Березы валились одна за другой. Так, неразделанные, они и лежали как попало, белые срезы пней сразу же подернулись глинисто-красным соком. Каменщикам уже было не до шуток, морщась, они посасывали волдыри на ладонях и делали вид, что не замечают, как, поглядывая на них, зубоскалят мужики.
— Это не кельней по кирпичу скрести.
— Перчатки дома забыли рижские господа.
— Волдыри-то эти скорей уж ложкой натерли.
Пыхтя, каменщики бросились к следующей березе, попадали на колени: пилить пригнувшись, как другие, они не умели. Черт его знает, что тут за деревья! Вовеки таких не видывали. Повыше и один человек легко обхватит, а внизу на полторы пяди от земли узлы корней выпирали у комля, образуя вокруг ствола такую толстую свиль, что и пилу не продернешь. И поначалу она все ездит по этой свили то вверх, то вниз, никак не можешь правильно запилить. Барщинники, эти умеют — один с одной, другой с другой стороны положат ладонь на ствол, большими пальцами придерживают пилу сверху и снизу, только дернут — глядишь, она уже идет прямо сквозь бугристую кору.

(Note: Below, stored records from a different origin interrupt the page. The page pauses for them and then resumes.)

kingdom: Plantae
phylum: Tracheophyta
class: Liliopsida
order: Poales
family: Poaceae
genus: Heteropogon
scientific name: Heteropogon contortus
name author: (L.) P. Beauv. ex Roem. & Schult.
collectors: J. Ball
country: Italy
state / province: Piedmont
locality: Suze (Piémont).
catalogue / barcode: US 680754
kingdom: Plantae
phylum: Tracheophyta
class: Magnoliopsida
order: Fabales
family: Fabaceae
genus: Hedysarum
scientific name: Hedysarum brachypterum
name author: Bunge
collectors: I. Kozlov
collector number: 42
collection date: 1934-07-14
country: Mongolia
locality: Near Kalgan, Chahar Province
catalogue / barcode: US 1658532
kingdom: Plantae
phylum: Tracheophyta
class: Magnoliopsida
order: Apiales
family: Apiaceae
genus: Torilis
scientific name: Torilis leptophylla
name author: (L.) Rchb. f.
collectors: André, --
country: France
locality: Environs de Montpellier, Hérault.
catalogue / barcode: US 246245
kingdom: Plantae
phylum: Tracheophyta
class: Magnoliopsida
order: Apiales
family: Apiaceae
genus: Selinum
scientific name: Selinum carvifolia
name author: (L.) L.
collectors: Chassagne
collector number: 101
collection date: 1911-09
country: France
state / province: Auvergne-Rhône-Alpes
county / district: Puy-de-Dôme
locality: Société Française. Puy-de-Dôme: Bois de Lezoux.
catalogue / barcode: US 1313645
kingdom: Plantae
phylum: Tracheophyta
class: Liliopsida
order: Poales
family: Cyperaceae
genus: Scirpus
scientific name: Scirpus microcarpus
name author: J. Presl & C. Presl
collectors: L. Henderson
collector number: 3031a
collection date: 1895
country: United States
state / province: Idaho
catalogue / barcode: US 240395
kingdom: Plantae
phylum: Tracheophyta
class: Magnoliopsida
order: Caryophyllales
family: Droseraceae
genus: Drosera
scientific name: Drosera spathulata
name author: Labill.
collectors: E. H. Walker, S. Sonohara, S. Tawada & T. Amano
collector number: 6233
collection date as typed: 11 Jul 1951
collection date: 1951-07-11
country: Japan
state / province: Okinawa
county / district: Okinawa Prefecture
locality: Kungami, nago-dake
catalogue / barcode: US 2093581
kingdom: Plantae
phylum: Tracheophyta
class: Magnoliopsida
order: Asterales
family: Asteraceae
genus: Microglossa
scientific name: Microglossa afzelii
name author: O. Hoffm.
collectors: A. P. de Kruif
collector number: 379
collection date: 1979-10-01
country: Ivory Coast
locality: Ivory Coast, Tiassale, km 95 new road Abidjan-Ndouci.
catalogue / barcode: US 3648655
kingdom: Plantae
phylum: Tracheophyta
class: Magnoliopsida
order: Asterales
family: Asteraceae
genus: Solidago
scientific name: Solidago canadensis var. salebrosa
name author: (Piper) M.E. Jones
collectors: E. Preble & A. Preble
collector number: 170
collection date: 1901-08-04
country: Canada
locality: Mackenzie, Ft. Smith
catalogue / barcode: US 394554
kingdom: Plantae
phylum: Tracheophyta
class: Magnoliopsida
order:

Вдруг дикий вопль разом прервал звон пил и кряхтенье работающих. Толстячок каменщик отпустил ручку пилы и, сунув в рот мизинец левой руки с отхваченным суставом, прыгал то на одной ноге, то на другой. Рот был полон крови, оттуда вырывались рычание, булькающие звуки. Круглая фигурка корчилась, словно его самого распиливали пополам. Староста рассвирепел, как сам нечистый.
— Ах, сатанинское отродье! Лесной работы и не нюхали, а туда же лезут. Нарочно суют пальцы под пилу. Шерсть только щипать этакому раззяве, пряжу тебе только для старой Лавизы наматывать! Ну, чего мычишь, как телок, — мизинец, эка штука! Ладно еще, что всю лапу не отхватил.
Но как же кровь остановить? В рот текло, еще больше текло, когда он зажимал палец ладонью здоровой руки и с воем крутился волчком. И сам перемазался, и другим обрызгал лицо и одежду. Один из пильщиков побежал в овин поискать погуще пропыленную паутину, но староста знал и другое средство. Схватив за больную руку, он потащил каменщика к костру, ближе, еще ближе, пока у того не задымились усы и брови, — двое мужиков подталкивали его в спину. Сунули палец чуть ли не в огонь, подержали немного, потом насыпали сверху горсть горячей золы. Каменщик, плача и умоляя, извивался, как жирная личинка майского жука, когда ей придавят хвост.